[Extract provided Boundary: Start]

I wonder this exact thing. To me, it just makes it look like maybe they shouldn't have gotten divorced if they love talking to each other so much. Just makes me feel like there might possibly still be feelings there... and if thats the case then they dont need to be in new relationships... they need to just get back together and then they can socialize with each other all they want.


----------



## 3Xnocharm (Jun 22, 2012)

kittykatz said:


> Thanks for your response, and I agree with you. When your ex was in contact with his ex wife, did you know about it or did he do it behind your back?
> 
> The type of scenario that I'm thinking of is a guy whose ex divorced him, moved hundreds of miles away, no kids together, the only thing still binding them was that they had a couple of home loans together with both their names on them. They both ended up getting new partners, but they would still contact each other through emails/ phone calls on a fairly regular basis. Supposedly the ex wife's knew partner new about them having contact but didnt care.... the ex husband knew that his new partner most likely would care, so instead of making her aware that he and the ex still talked to each other, he kept it a secret. He made her believe that him and the ex never spoke to each other anymore at all.

[Extract provided Boundary: End]

• Job item A:
In the thread, rewrite the paragraph beginning "I wonder this exact thing" more briefly, keeping its main facts.

[Data section Boundary: Start]

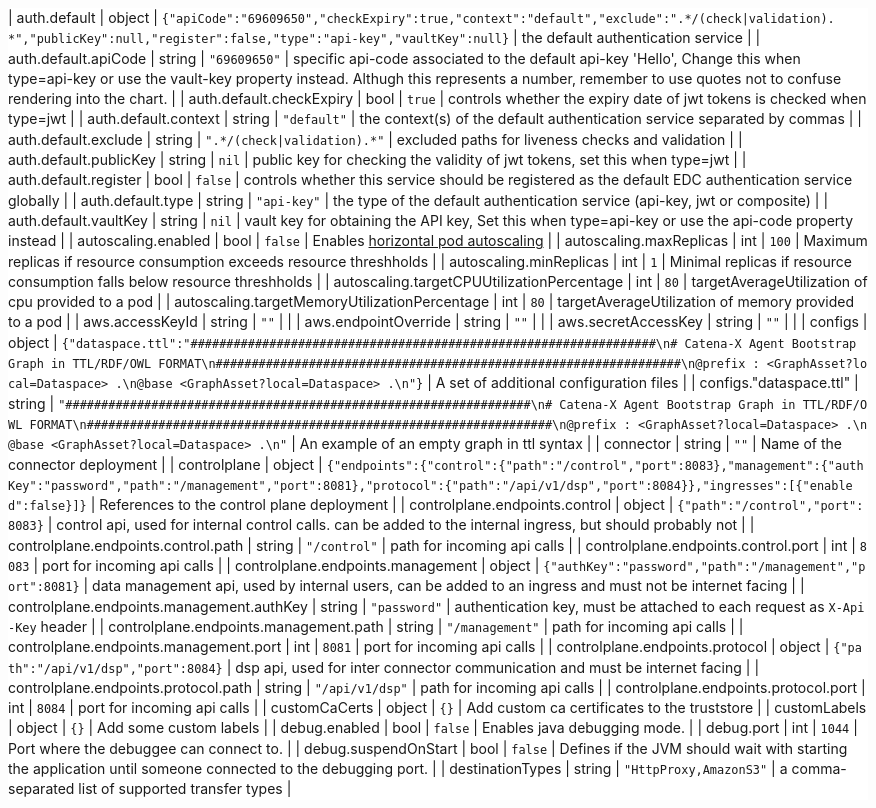 | auth.default | object | `{"apiCode":"69609650","checkExpiry":true,"context":"default","exclude":".*/(check|validation).*","publicKey":null,"register":false,"type":"api-key","vaultKey":null}` | the default authentication service |
| auth.default.apiCode | string | `"69609650"` | specific api-code associated to the default api-key 'Hello', Change this when type=api-key or use the vault-key property instead. Althugh this represents a number, remember to use quotes not to confuse rendering into the chart. |
| auth.default.checkExpiry | bool | `true` | controls whether the expiry date of jwt tokens is checked when type=jwt |
| auth.default.context | string | `"default"` | the context(s) of the default authentication service separated by commas |
| auth.default.exclude | string | `".*/(check|validation).*"` | excluded paths for liveness checks and validation |
| auth.default.publicKey | string | `nil` | public key for checking the validity of jwt tokens, set this when type=jwt |
| auth.default.register | bool | `false` | controls whether this service should be registered as the default EDC authentication service globally |
| auth.default.type | string | `"api-key"` | the type of the default authentication service (api-key, jwt or composite) |
| auth.default.vaultKey | string | `nil` | vault key for obtaining the API key, Set this when type=api-key or use the api-code property instead |
| autoscaling.enabled | bool | `false` | Enables [horizontal pod autoscaling](https://kubernetes.io/docs/tasks/run-application/horizontal-pod-autoscale/https://kubernetes.io/docs/tasks/run-application/horizontal-pod-autoscale/) |
| autoscaling.maxReplicas | int | `100` | Maximum replicas if resource consumption exceeds resource threshholds |
| autoscaling.minReplicas | int | `1` | Minimal replicas if resource consumption falls below resource threshholds |
| autoscaling.targetCPUUtilizationPercentage | int | `80` | targetAverageUtilization of cpu provided to a pod |
| autoscaling.targetMemoryUtilizationPercentage | int | `80` | targetAverageUtilization of memory provided to a pod |
| aws.accessKeyId | string | `""` |  |
| aws.endpointOverride | string | `""` |  |
| aws.secretAccessKey | string | `""` |  |
| configs | object | `{"dataspace.ttl":"#################################################################\n# Catena-X Agent Bootstrap Graph in TTL/RDF/OWL FORMAT\n#################################################################\n@prefix : <GraphAsset?local=Dataspace> .\n@base <GraphAsset?local=Dataspace> .\n"}` | A set of additional configuration files |
| configs."dataspace.ttl" | string | `"#################################################################\n# Catena-X Agent Bootstrap Graph in TTL/RDF/OWL FORMAT\n#################################################################\n@prefix : <GraphAsset?local=Dataspace> .\n@base <GraphAsset?local=Dataspace> .\n"` | An example of an empty graph in ttl syntax |
| connector | string | `""` | Name of the connector deployment |
| controlplane | object | `{"endpoints":{"control":{"path":"/control","port":8083},"management":{"authKey":"password","path":"/management","port":8081},"protocol":{"path":"/api/v1/dsp","port":8084}},"ingresses":[{"enabled":false}]}` | References to the control plane deployment |
| controlplane.endpoints.control | object | `{"path":"/control","port":8083}` | control api, used for internal control calls. can be added to the internal ingress, but should probably not |
| controlplane.endpoints.control.path | string | `"/control"` | path for incoming api calls |
| controlplane.endpoints.control.port | int | `8083` | port for incoming api calls |
| controlplane.endpoints.management | object | `{"authKey":"password","path":"/management","port":8081}` | data management api, used by internal users, can be added to an ingress and must not be internet facing |
| controlplane.endpoints.management.authKey | string | `"password"` | authentication key, must be attached to each request as `X-Api-Key` header |
| controlplane.endpoints.management.path | string | `"/management"` | path for incoming api calls |
| controlplane.endpoints.management.port | int | `8081` | port for incoming api calls |
| controlplane.endpoints.protocol | object | `{"path":"/api/v1/dsp","port":8084}` | dsp api, used for inter connector communication and must be internet facing |
| controlplane.endpoints.protocol.path | string | `"/api/v1/dsp"` | path for incoming api calls |
| controlplane.endpoints.protocol.port | int | `8084` | port for incoming api calls |
| customCaCerts | object | `{}` | Add custom ca certificates to the truststore |
| customLabels | object | `{}` | Add some custom labels |
| debug.enabled | bool | `false` | Enables java debugging mode. |
| debug.port | int | `1044` | Port where the debuggee can connect to. |
| debug.suspendOnStart | bool | `false` | Defines if the JVM should wait with starting the application until someone connected to the debugging port. |
| destinationTypes | string | `"HttpProxy,AmazonS3"` | a comma-separated list of supported transfer types |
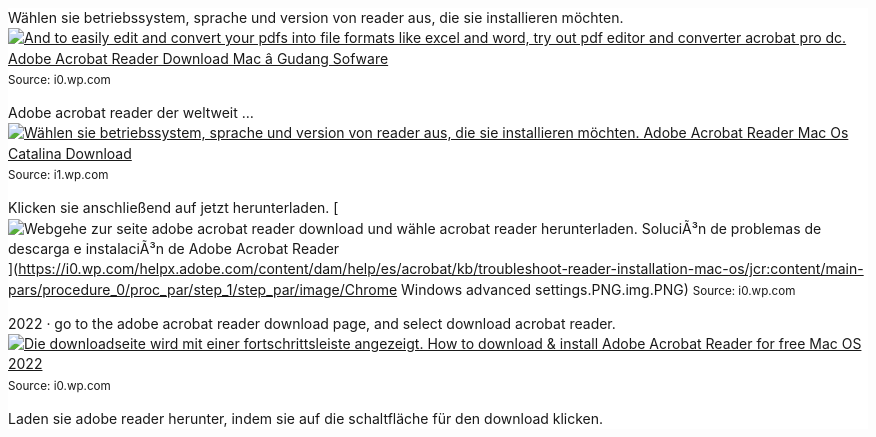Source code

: Wählen sie betriebssystem, sprache und version von reader aus, die sie installieren möchten.
[![And to easily edit and convert your pdfs into file formats like excel and word, try out pdf editor and converter acrobat pro dc. Adobe Acrobat Reader Download Mac â Gudang Sofware](https://i0.wp.com/tse1.mm.bing.net/th?id=OIP.5iX1qv1gMMCt8dyUOnV5SgHaF1&amp;pid=15.1 "Adobe Acrobat Reader Download Mac â Gudang Sofware")](https://i0.wp.com/gudangsofware.com/wp-content/uploads/2020/09/adobe-acrobat-reader-download-mac.png)
<small>Source: i0.wp.com</small>

Adobe acrobat reader der weltweit …
[![Wählen sie betriebssystem, sprache und version von reader aus, die sie installieren möchten. Adobe Acrobat Reader Mac Os Catalina Download](https://i0.wp.com/tse2.mm.bing.net/th?id=OIP.xmho9EW9Tzsakkm6VhAPvQHaER&amp;pid=15.1 "Adobe Acrobat Reader Mac Os Catalina Download")](https://i1.wp.com/filestore.community.support.microsoft.com/api/images/81faf77e-c847-47da-a00f-a705c5a58b16?upload=true)
<small>Source: i1.wp.com</small>

Klicken sie anschließend auf jetzt herunterladen.
[![Webgehe zur seite adobe acrobat reader download und wähle acrobat reader herunterladen. SoluciÃ³n de problemas de descarga e instalaciÃ³n de Adobe Acrobat Reader](https://i1.wp.com/tse2.mm.bing.net/th?id=OIP.91ZvQMsZ935Yd0tyMtKbKgHaE2&amp;pid=15.1 "SoluciÃ³n de problemas de descarga e instalaciÃ³n de Adobe Acrobat Reader")](https://i0.wp.com/helpx.adobe.com/content/dam/help/es/acrobat/kb/troubleshoot-reader-installation-mac-os/jcr:content/main-pars/procedure_0/proc_par/step_1/step_par/image/Chrome Windows advanced settings.PNG.img.PNG)
<small>Source: i0.wp.com</small>

2022 · go to the adobe acrobat reader download page, and select download acrobat reader.
[![Die downloadseite wird mit einer fortschrittsleiste angezeigt. How to download &amp; install Adobe Acrobat Reader for free Mac OS 2022](https://i1.wp.com/tse3.mm.bing.net/th?id=OIP.xU2xJYYztf796XkSisF33wAAAA&amp;pid=15.1 "How to download &amp; install Adobe Acrobat Reader for free Mac OS 2022")](https://i0.wp.com/i.ytimg.com/vi/-qbs9bJYk7w/maxresdefault.jpg)
<small>Source: i0.wp.com</small>

Laden sie adobe reader herunter, indem sie auf die schaltfläche für den download klicken.
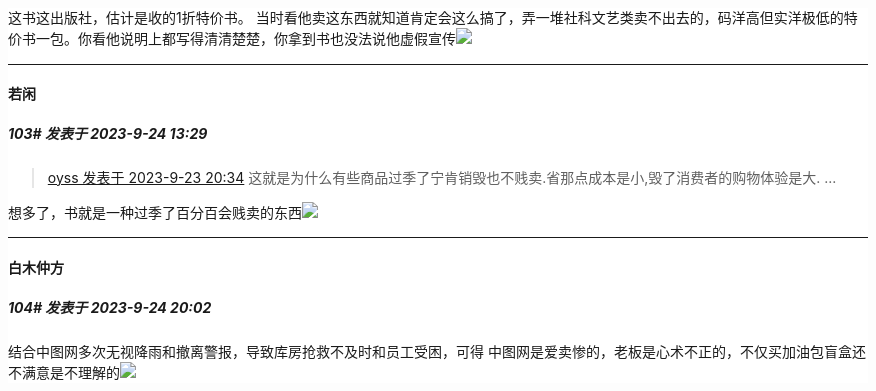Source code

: 这书这出版社，估计是收的1折特价书。
当时看他卖这东西就知道肯定会这么搞了，弄一堆社科文艺类卖不出去的，码洋高但实洋极低的特价书一包。你看他说明上都写得清清楚楚，你拿到书也没法说他虚假宣传<img src="https://static.saraba1st.com/image/smiley/face2017/067.png" referrerpolicy="no-referrer">

*****

####  若闲  
##### 103#       发表于 2023-9-24 13:29

<blockquote><a href="httphttps://bbs.saraba1st.com/2b/forum.php?mod=redirect&amp;goto=findpost&amp;pid=62505560&amp;ptid=2154056" target="_blank">oyss 发表于 2023-9-23 20:34</a>
这就是为什么有些商品过季了宁肯销毁也不贱卖.省那点成本是小,毁了消费者的购物体验是大. ...</blockquote>
想多了，书就是一种过季了百分百会贱卖的东西<img src="https://static.saraba1st.com/image/smiley/face2017/067.png" referrerpolicy="no-referrer">


*****

####  白木仲方  
##### 104#       发表于 2023-9-24 20:02

结合中图网多次无视降雨和撤离警报，导致库房抢救不及时和员工受困，可得
中图网是爱卖惨的，老板是心术不正的，不仅买加油包盲盒还不满意是不理解的<img src="https://static.saraba1st.com/image/smiley/face2017/040.png" referrerpolicy="no-referrer">

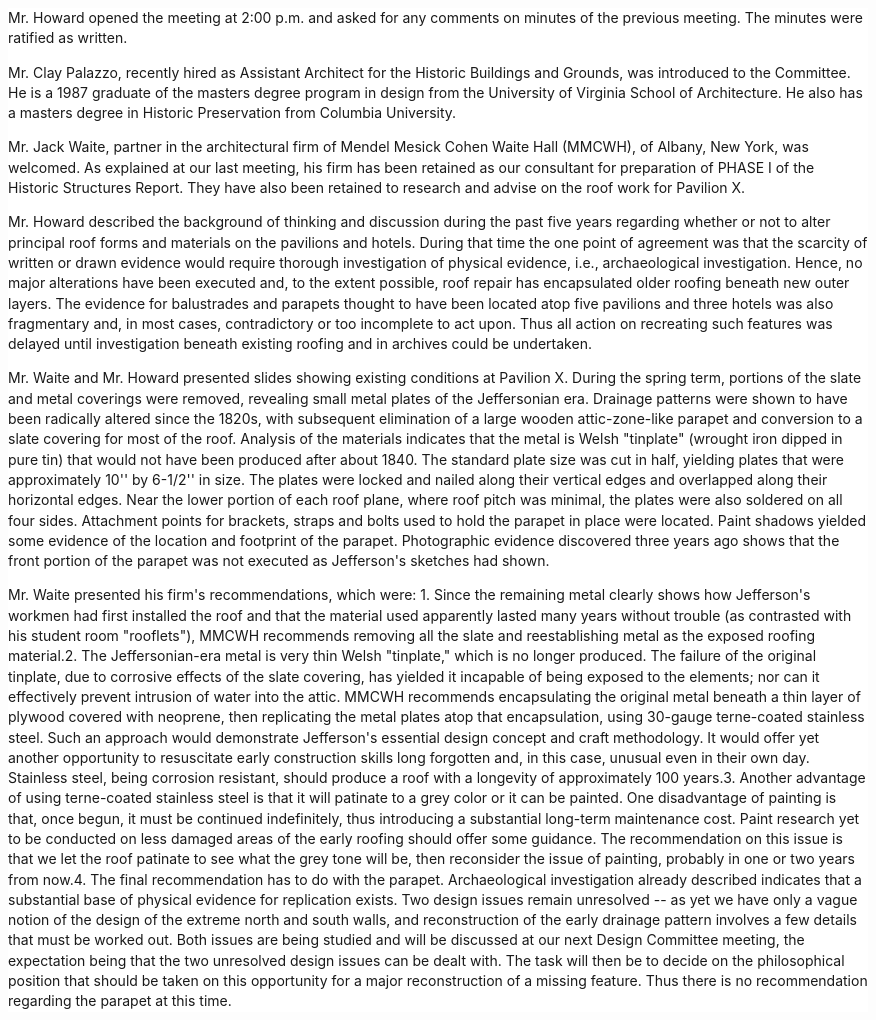 Mr. Howard opened the meeting at 2:00 p.m. and asked for any comments on minutes of the previous meeting. The minutes were ratified as written.

Mr. Clay Palazzo, recently hired as Assistant Architect for the Historic Buildings and Grounds, was introduced to the Committee. He is a 1987 graduate of the masters degree program in design from the University of Virginia School of Architecture. He also has a masters degree in Historic Preservation from Columbia University.

Mr. Jack Waite, partner in the architectural firm of Mendel Mesick Cohen Waite Hall (MMCWH), of Albany, New York, was welcomed. As explained at our last meeting, his firm has been retained as our consultant for preparation of PHASE I of the Historic Structures Report. They have also been retained to research and advise on the roof work for Pavilion X.

Mr. Howard described the background of thinking and discussion during the past five years regarding whether or not to alter principal roof forms and materials on the pavilions and hotels. During that time the one point of agreement was that the scarcity of written or drawn evidence would require thorough investigation of physical evidence, i.e., archaeological investigation. Hence, no major alterations have been executed and, to the extent possible, roof repair has encapsulated older roofing beneath new outer layers. The evidence for balustrades and parapets thought to have been located atop five pavilions and three hotels was also fragmentary and, in most cases, contradictory or too incomplete to act upon. Thus all action on recreating such features was delayed until investigation beneath existing roofing and in archives could be undertaken.

Mr. Waite and Mr. Howard presented slides showing existing conditions at Pavilion X. During the spring term, portions of the slate and metal coverings were removed, revealing small metal plates of the Jeffersonian era. Drainage patterns were shown to have been radically altered since the 1820s, with subsequent elimination of a large wooden attic-zone-like parapet and conversion to a slate covering for most of the roof. Analysis of the materials indicates that the metal is Welsh "tinplate" (wrought iron dipped in pure tin) that would not have been produced after about 1840. The standard plate size was cut in half, yielding plates that were approximately 10'' by 6-1/2'' in size. The plates were locked and nailed along their vertical edges and overlapped along their horizontal edges. Near the lower portion of each roof plane, where roof pitch was minimal, the plates were also soldered on all four sides. Attachment points for brackets, straps and bolts used to hold the parapet in place were located. Paint shadows yielded some evidence of the location and footprint of the parapet. Photographic evidence discovered three years ago shows that the front portion of the parapet was not executed as Jefferson's sketches had shown.

Mr. Waite presented his firm's recommendations, which were: 1. Since the remaining metal clearly shows how Jefferson's workmen had first installed the roof and that the material used apparently lasted many years without trouble (as contrasted with his student room "rooflets"), MMCWH recommends removing all the slate and reestablishing metal as the exposed roofing material.2. The Jeffersonian-era metal is very thin Welsh "tinplate," which is no longer produced. The failure of the original tinplate, due to corrosive effects of the slate covering, has yielded it incapable of being exposed to the elements; nor can it effectively prevent intrusion of water into the attic. MMCWH recommends encapsulating the original metal beneath a thin layer of plywood covered with neoprene, then replicating the metal plates atop that encapsulation, using 30-gauge terne-coated stainless steel. Such an approach would demonstrate Jefferson's essential design concept and craft methodology. It would offer yet another opportunity to resuscitate early construction skills long forgotten and, in this case, unusual even in their own day. Stainless steel, being corrosion resistant, should produce a roof with a longevity of approximately 100 years.3. Another advantage of using terne-coated stainless steel is that it will patinate to a grey color or it can be painted. One disadvantage of painting is that, once begun, it must be continued indefinitely, thus introducing a substantial long-term maintenance cost. Paint research yet to be conducted on less damaged areas of the early roofing should offer some guidance. The recommendation on this issue is that we let the roof patinate to see what the grey tone will be, then reconsider the issue of painting, probably in one or two years from now.4. The final recommendation has to do with the parapet. Archaeological investigation already described indicates that a substantial base of physical evidence for replication exists. Two design issues remain unresolved -- as yet we have only a vague notion of the design of the extreme north and south walls, and reconstruction of the early drainage pattern involves a few details that must be worked out. Both issues are being studied and will be discussed at our next Design Committee meeting, the expectation being that the two unresolved design issues can be dealt with. The task will then be to decide on the philosophical position that should be taken on this opportunity for a major reconstruction of a missing feature. Thus there is no recommendation regarding the parapet at this time.
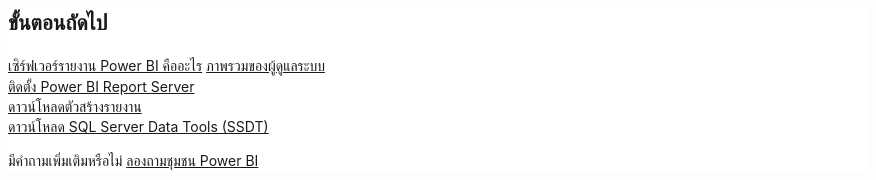 ## <a name="next-steps"></a>ขั้นตอนถัดไป

[เซิร์ฟเวอร์รายงาน Power BI คืออะไร](get-started.md)
[ภาพรวมของผู้ดูแลระบบ](admin-handbook-overview.md)  
[ติดตั้ง Power BI Report Server](install-report-server.md)  
[ดาวน์โหลดตัวสร้างรายงาน](https://www.microsoft.com/download/details.aspx?id=53613)  
[ดาวน์โหลด SQL Server Data Tools (SSDT)](https://go.microsoft.com/fwlink/?LinkID=616714)

มีคำถามเพิ่มเติมหรือไม่ [ลองถามชุมชน Power BI](https://community.powerbi.com/)
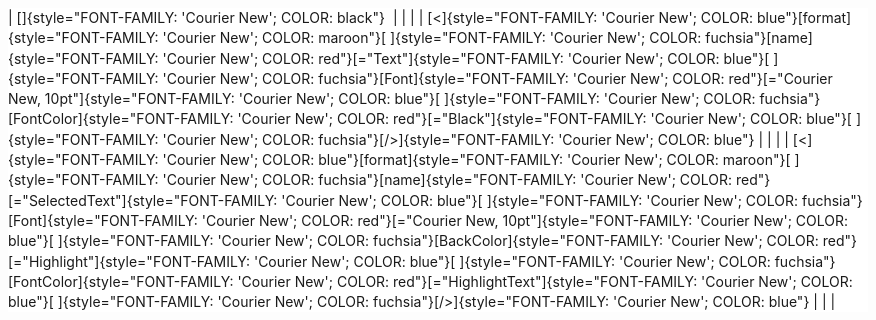 | []{style="FONT-FAMILY: 'Courier New'; COLOR: black"}                                                                                                                                                                                                                                                                                                                                                                                                                                                                                                                                                                                                                                                                                                                                                                                                                                                                                                                           |
|                                                                                                                                                                                                                                                                                                                                                                                                                                                                                                                                                                                                                                                                                                                                                                                                                                                                                                                                                                                |
| [\<]{style="FONT-FAMILY: 'Courier New'; COLOR: blue"}[format]{style="FONT-FAMILY: 'Courier New'; COLOR: maroon"}[ ]{style="FONT-FAMILY: 'Courier New'; COLOR: fuchsia"}[name]{style="FONT-FAMILY: 'Courier New'; COLOR: red"}[=\"Text\"]{style="FONT-FAMILY: 'Courier New'; COLOR: blue"}[ ]{style="FONT-FAMILY: 'Courier New'; COLOR: fuchsia"}[Font]{style="FONT-FAMILY: 'Courier New'; COLOR: red"}[=\"Courier New, 10pt\"]{style="FONT-FAMILY: 'Courier New'; COLOR: blue"}[ ]{style="FONT-FAMILY: 'Courier New'; COLOR: fuchsia"}[FontColor]{style="FONT-FAMILY: 'Courier New'; COLOR: red"}[=\"Black\"]{style="FONT-FAMILY: 'Courier New'; COLOR: blue"}[ ]{style="FONT-FAMILY: 'Courier New'; COLOR: fuchsia"}[/\>]{style="FONT-FAMILY: 'Courier New'; COLOR: blue"}                                                                                                                                                                                                    |
|                                                                                                                                                                                                                                                                                                                                                                                                                                                                                                                                                                                                                                                                                                                                                                                                                                                                                                                                                                                |
| [\<]{style="FONT-FAMILY: 'Courier New'; COLOR: blue"}[format]{style="FONT-FAMILY: 'Courier New'; COLOR: maroon"}[ ]{style="FONT-FAMILY: 'Courier New'; COLOR: fuchsia"}[name]{style="FONT-FAMILY: 'Courier New'; COLOR: red"}[=\"SelectedText\"]{style="FONT-FAMILY: 'Courier New'; COLOR: blue"}[ ]{style="FONT-FAMILY: 'Courier New'; COLOR: fuchsia"}[Font]{style="FONT-FAMILY: 'Courier New'; COLOR: red"}[=\"Courier New, 10pt\"]{style="FONT-FAMILY: 'Courier New'; COLOR: blue"}[ ]{style="FONT-FAMILY: 'Courier New'; COLOR: fuchsia"}[BackColor]{style="FONT-FAMILY: 'Courier New'; COLOR: red"}[=\"Highlight\"]{style="FONT-FAMILY: 'Courier New'; COLOR: blue"}[ ]{style="FONT-FAMILY: 'Courier New'; COLOR: fuchsia"}[FontColor]{style="FONT-FAMILY: 'Courier New'; COLOR: red"}[=\"HighlightText\"]{style="FONT-FAMILY: 'Courier New'; COLOR: blue"}[ ]{style="FONT-FAMILY: 'Courier New'; COLOR: fuchsia"}[/\>]{style="FONT-FAMILY: 'Courier New'; COLOR: blue"} |
|                                                                                                                                                                                                                                                                                                                                                                                                                                                                                                                                                                                                                                                                                                                                                                                                                                                                                                                                                                                |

[Data section Boundary: End]

• Job item B:
Please extract from the rows everything from the line containing "Adobe acrobat reader der weltweit …" down to the line containing "<small>Source: i1.wp.com</small>", both lines included, and reproduce it unchanged.

• Written solution A:
The writer wonders the same thing. If exes enjoy talking to each other that much, maybe they shouldn't have divorced. It suggests feelings may remain. If so, they shouldn't be in new relationships. Instead they should get back together, and then they can talk as much as they want.

• Written solution B:
Adobe acrobat reader der weltweit …
[![Wählen sie betriebssystem, sprache und version von reader aus, die sie installieren möchten. Adobe Acrobat Reader Mac Os Catalina Download](https://i0.wp.com/tse2.mm.bing.net/th?id=OIP.xmho9EW9Tzsakkm6VhAPvQHaER&amp;pid=15.1 "Adobe Acrobat Reader Mac Os Catalina Download")](https://i1.wp.com/filestore.community.support.microsoft.com/api/images/81faf77e-c847-47da-a00f-a705c5a58b16?upload=true)
<small>Source: i1.wp.com</small>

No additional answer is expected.